Our study, based on results of filter deposition (1114), theoretically exploring the best conditions to administer an inhaled drug via a spacer device, irrespective of its type, placed within the inspiratory limb of the neonatal ventilator circuit, has been disappointing. Other delivery systems have to be considered, particularly nebulizers, which enable delivery of high doses of drugs. For instance, a dosimetric jet nebulizer used for delivering twice daily 500 μg budesonide to very low birth weight infants requiring mechanical ventilation (median gestational age, 26 wk, and birthweight, 805 g) increases the rate of extubation (23). Therefore, the most promising nebulizers are probably the membrane-vibrating nebulizers that allow a mean lung deposition as high as 16% in intubated and ventilated 2.6-kg macaque monkeys (20). However, lung delivery obtained with these nebulizers should be compared with what can be obtained through direct instillation of the drug into the endotracheal tube. Indeed, such an instillation of budesonide has been reported to deliver 14–28% of the dose in the large airways, and 4–11% in alveolar and peripheral areas in ventilated rabbits (24).

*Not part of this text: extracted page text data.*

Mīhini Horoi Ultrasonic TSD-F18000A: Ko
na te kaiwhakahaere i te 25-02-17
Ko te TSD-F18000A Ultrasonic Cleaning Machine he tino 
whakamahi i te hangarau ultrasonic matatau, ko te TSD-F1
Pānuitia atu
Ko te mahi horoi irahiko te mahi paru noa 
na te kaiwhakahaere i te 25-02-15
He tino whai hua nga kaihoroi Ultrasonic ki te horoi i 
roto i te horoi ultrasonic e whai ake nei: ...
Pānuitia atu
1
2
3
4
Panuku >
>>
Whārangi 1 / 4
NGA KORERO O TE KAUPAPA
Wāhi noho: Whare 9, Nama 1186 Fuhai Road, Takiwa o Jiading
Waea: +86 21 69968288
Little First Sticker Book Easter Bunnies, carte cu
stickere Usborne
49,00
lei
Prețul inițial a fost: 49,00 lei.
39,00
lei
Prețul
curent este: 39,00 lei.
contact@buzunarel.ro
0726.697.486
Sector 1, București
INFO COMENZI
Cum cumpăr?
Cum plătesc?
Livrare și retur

In conclusion, lung deposition of small-particle diameter inhaled steroids delivered via a spacer device in piglets mimicking intubated and ventilated neonatal infants is low and highly variable. This deposition is even lower when an acute lung injury is induced by 48 h of aggressive ventilation. The inefficacy of inhaled steroids in neonates requiring mechanical ventilation cannot be affirmed until further lung deposition studies with improved devices in acute lung injury are carefully conducted.